So after a very long day we arrive at Ranomafana & Setam Lodge. All the accommodation in this area is fairly basic, but is comfortable, clean & has private facilities. The real draw to this area is the National Park & the wildlife. On my trek- in reality a walk for me, I saw heaps of lemurs – there are 12 species here & I was lucky enough to see the Golden bamboo Lemur.

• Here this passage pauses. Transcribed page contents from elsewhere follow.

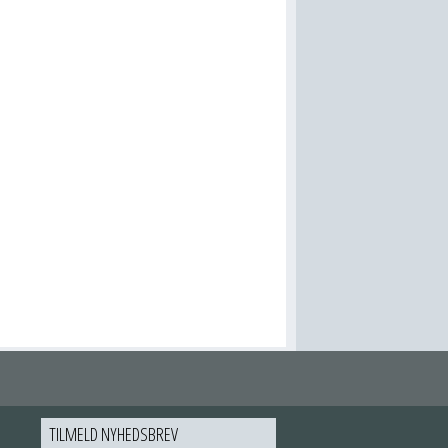
TILMELD NYHEDSBREV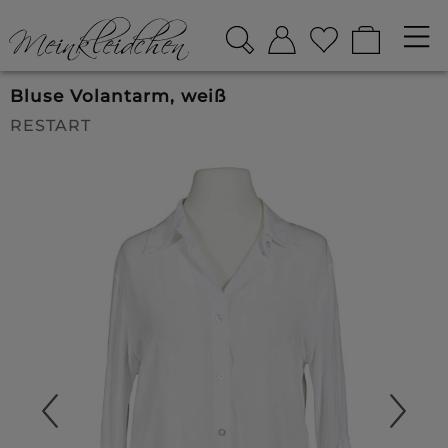
Bluse Volantarm, weiß
RESTART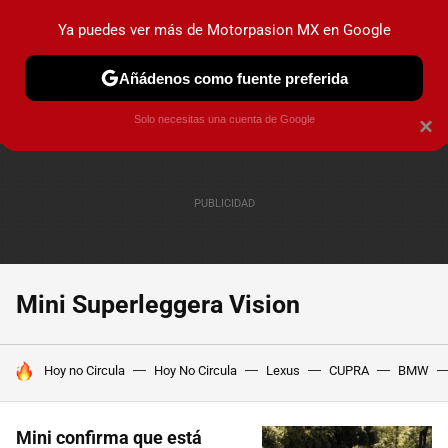
Ya puedes ver más de Motorpasion MX en Google
PRUEBAS
INDUSTRIA
HOY NO CIRCULA
LANZAMIEN
Añádenos como fuente preferida
Solo necesitas una cuenta de Google
×
Mini Superleggera Vision
HOY SE HABLA DE
Hoy no Circula
Hoy No Circula
Lexus
CUPRA
BMW
Mini confirma que está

When we arrived at the view point where we were expecting to have a stunning view anyway was made all the more fantastic to have about 20 lemurs in the trees really close to us. Some seemed really interested in us & seemed to be studying me! – maybe it was my pink cagoule. The paths here were good & even though its not very flat terrain the steps were in excellent condition. I managed so that means its ok ;). Apart from my private guide there was also a Pisteur- who goes off ahead of us to locate the lemurs & then through whistle communication tells the guide where we need to head. What a brilliant idea & it works extremely well.
I also did all the hotel / lodge inspections. I personally liked Setam Lodge as it was closer to the National park & seemed to fit in with the natural environment. However if clients want to be in the small town so as to be able to eat in local restaurants then there are other options. There can be availability problems, especially during high season so we also offer accommodation in nearby Fianarantsoa, which is a much larger town.
Next we are heading for Isalo – which was a big highlight of my trip. However en route I stopped at Ambalavao to visit the winery, see the silk being produced & visited the paper factory- which was more interesting that it sounds- honestly! We then carried on so that I could visit Anja Park- which is a local project that helps fund 4 villages. We did arrive quite late so it was a rush to see the Ringtail lemurs before they headed off to bed. But we saw then & some were lying out on the big rock catching the sum- it was wonderful to see. Then we watched then head off around these huge rocks to the places they sleep. It was worth visiting this area but I would suggest that you need a stopover to make the most of it. I stayed at Varangue de Betsileo, which was lovely & had amazing views of the rocky mountains.
Another stop en route to Islao was to the camps located in the Andringitra area. Camp Catta and Tsar Camp. It is quite a journey a long very bad road to these properties, but once
After a very long day I arrive at Islao– well its actually called Ranohira. Islao is the name of the rocky mountain range. The scenery here is stunning & totally different to the national park areas I have visited before. It really is the rocky mountain area of Madagascar. The National Park is massive so 2 nights is definitely needed & even 3 would be better – depending on how much walking / hiking clients want to do. In the area there are some amazing places to stay. I stayed at Setrana Lodge- which have luxury tents, with a brick built bathroom attached. This was a beautiful place to stay & I was very happy.. I also visited the other hotels including Islao Rock Lodge which was stunning & extremely comfortable. The sister hotels Relais de la Reine & Jardin de Roy were also extremely nice. there this is a fabulous place for adventurous clients wanting to go on long hikes, mountain climb etc.
I of course only had the 1 night here but so wished I could have stayed longer.